Giter VIP home page Giter VIP logo

finetune-anything's Introduction

Introduction

The Segment Anything Model (SAM) has revolutionized computer vision. Relying on fine-tuning of SAM will solve a large number of basic computer vision tasks. We are designing a class-aware one-stage tool for training fine-tuning models based on SAM.

You need to supply the datasets for your tasks and the supported task name, this tool will help you to get a finetuned model for your task. You are also allowed to design your own extend-SAM model, and FA supply the training, testing and deploy process for you.

Design

Finetune-Anything further encapsulates the three parts of the original SAM, i.e., Image Encoder Adapter, Prompt Encoder Adapter, and Mask Decoder Adatper. We will support the base extend-SAM model for each task. Users also could design your own customized modules in each adapter, use FA to design different adapters, and set whether the parameters of any module are fixed. For modules with unfixed parameters, parameters such as lr, weight decay can be set to coordinate with the fine-tuning of the model. check details in How_to_use. For example, MaskDecoder is encapsulated as MaskDecoderAdapter. The current MaskDecoderAdatper contains two parts, DecoderNeck and DecoderHead.

— Task 1 —
Reproduce, word for word, the stretch of the records from the line containing "The green grass at center is" through the line containing "You are organizing".
The records are unrelated to the text above.

— Input for this task —
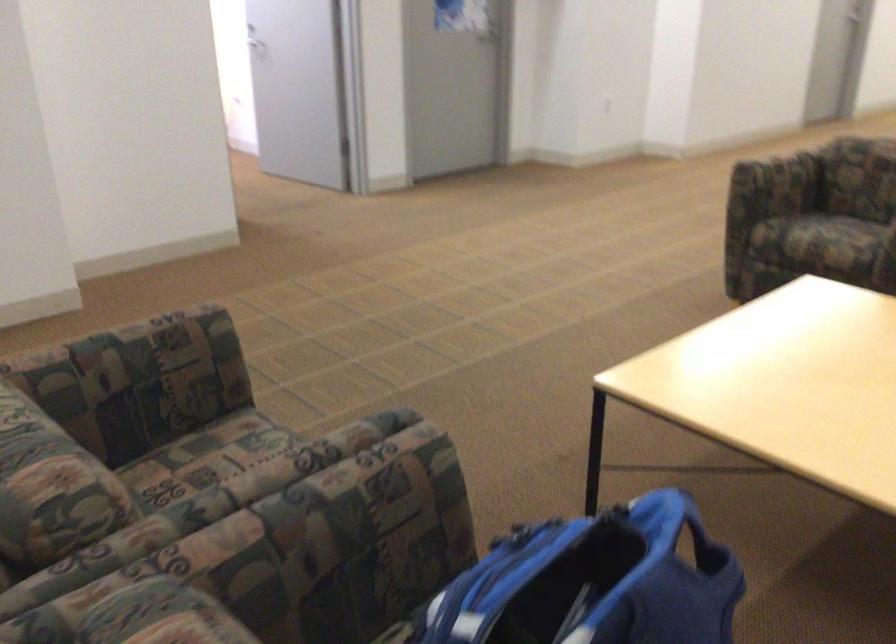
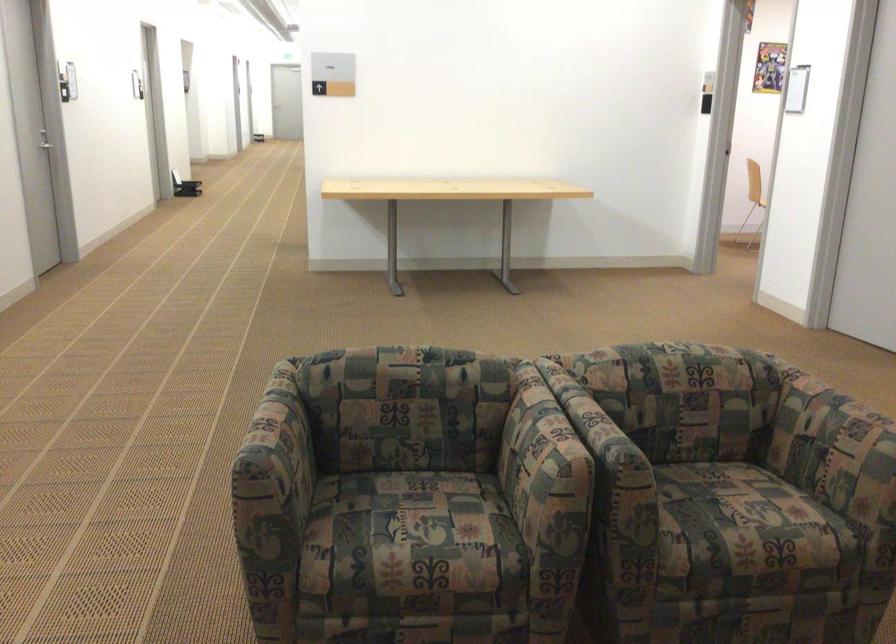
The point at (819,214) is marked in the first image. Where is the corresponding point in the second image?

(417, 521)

---

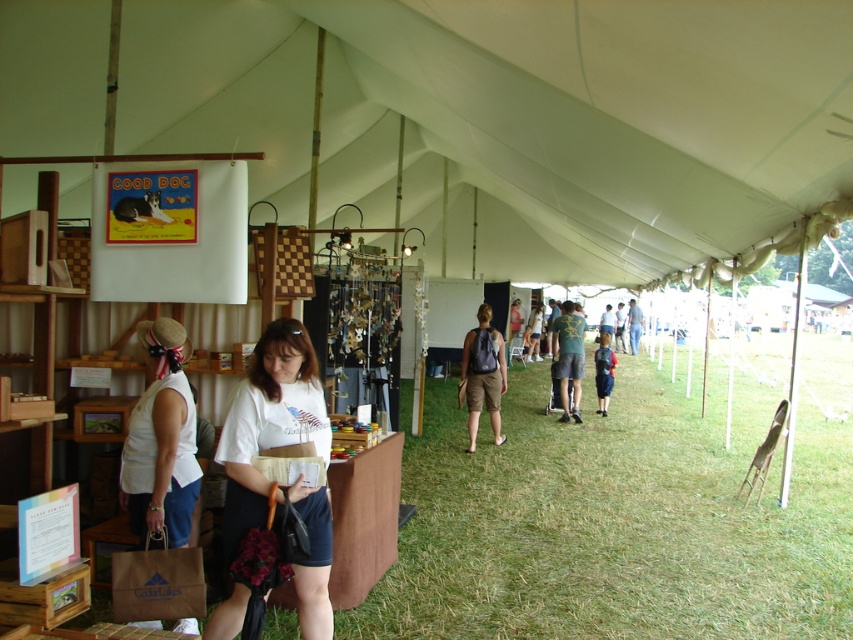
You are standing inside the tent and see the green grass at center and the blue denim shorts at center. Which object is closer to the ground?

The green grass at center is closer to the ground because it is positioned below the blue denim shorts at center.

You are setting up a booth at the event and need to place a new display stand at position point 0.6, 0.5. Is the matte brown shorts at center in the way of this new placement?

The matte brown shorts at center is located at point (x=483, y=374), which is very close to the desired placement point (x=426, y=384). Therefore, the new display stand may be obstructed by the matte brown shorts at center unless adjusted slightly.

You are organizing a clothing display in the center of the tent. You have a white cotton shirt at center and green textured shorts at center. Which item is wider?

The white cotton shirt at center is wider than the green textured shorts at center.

--

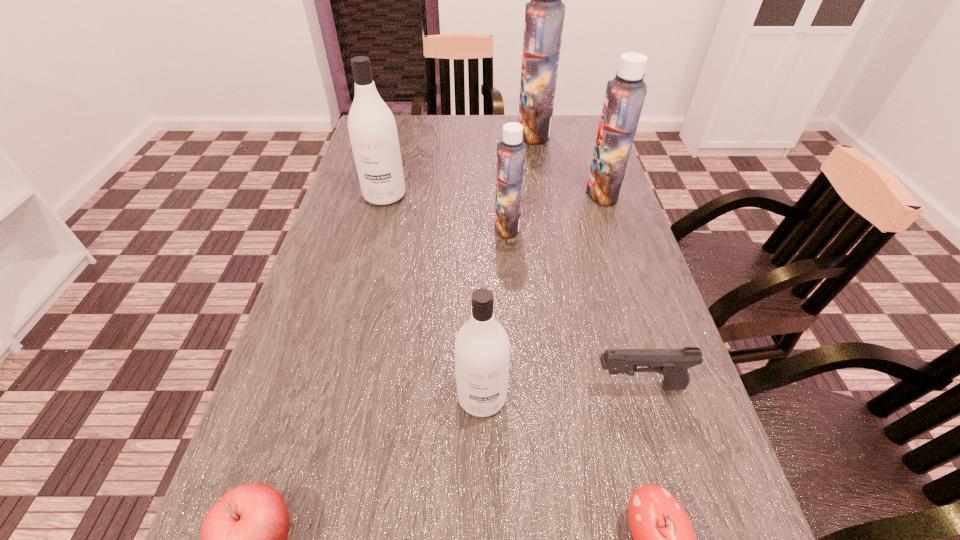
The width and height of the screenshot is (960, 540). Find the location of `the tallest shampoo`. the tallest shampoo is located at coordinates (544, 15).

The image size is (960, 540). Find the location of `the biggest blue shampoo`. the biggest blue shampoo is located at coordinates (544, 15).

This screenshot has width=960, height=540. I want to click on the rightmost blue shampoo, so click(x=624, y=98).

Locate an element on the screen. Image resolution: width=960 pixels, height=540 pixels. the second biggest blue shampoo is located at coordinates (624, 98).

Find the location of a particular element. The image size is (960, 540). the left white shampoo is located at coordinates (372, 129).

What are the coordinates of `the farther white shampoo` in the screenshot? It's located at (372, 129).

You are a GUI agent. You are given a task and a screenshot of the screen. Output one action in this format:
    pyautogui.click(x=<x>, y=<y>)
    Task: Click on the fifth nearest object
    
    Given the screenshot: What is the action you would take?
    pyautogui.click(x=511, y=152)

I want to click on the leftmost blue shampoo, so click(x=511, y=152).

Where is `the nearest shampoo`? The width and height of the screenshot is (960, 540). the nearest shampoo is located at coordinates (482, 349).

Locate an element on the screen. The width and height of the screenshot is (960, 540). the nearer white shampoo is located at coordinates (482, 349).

— Task 2 —
Using the finetune-anything introduction, answer yes or no for each statement and quote the words of the text that decide it: (a) Finetune-Anything encapsulates three parts of the original SAM. (b) The tool is described as a two-stage tool. (c) The current mask decoder adapter contains three parts.

— Task result 1 —
The green grass at center is closer to the ground because it is positioned below the blue denim shorts at center.

You are setting up a booth at the event and need to place a new display stand at position point 0.6, 0.5. Is the matte brown shorts at center in the way of this new placement?

The matte brown shorts at center is located at point (x=483, y=374), which is very close to the desired placement point (x=426, y=384). Therefore, the new display stand may be obstructed by the matte brown shorts at center unless adjusted slightly.

You are organizing a clothing display in the center of the tent. You have a white cotton shirt at center and green textured shorts at center. Which item is wider?

— Task result 2 —
(a) Yes: "Finetune-Anything further encapsulates the three parts of the original SAM"
(b) No: "We are designing a class-aware one-stage tool for training fine-tuning models based on SAM."
(c) No: "The current MaskDecoderAdatper contains two parts, DecoderNeck and DecoderHead."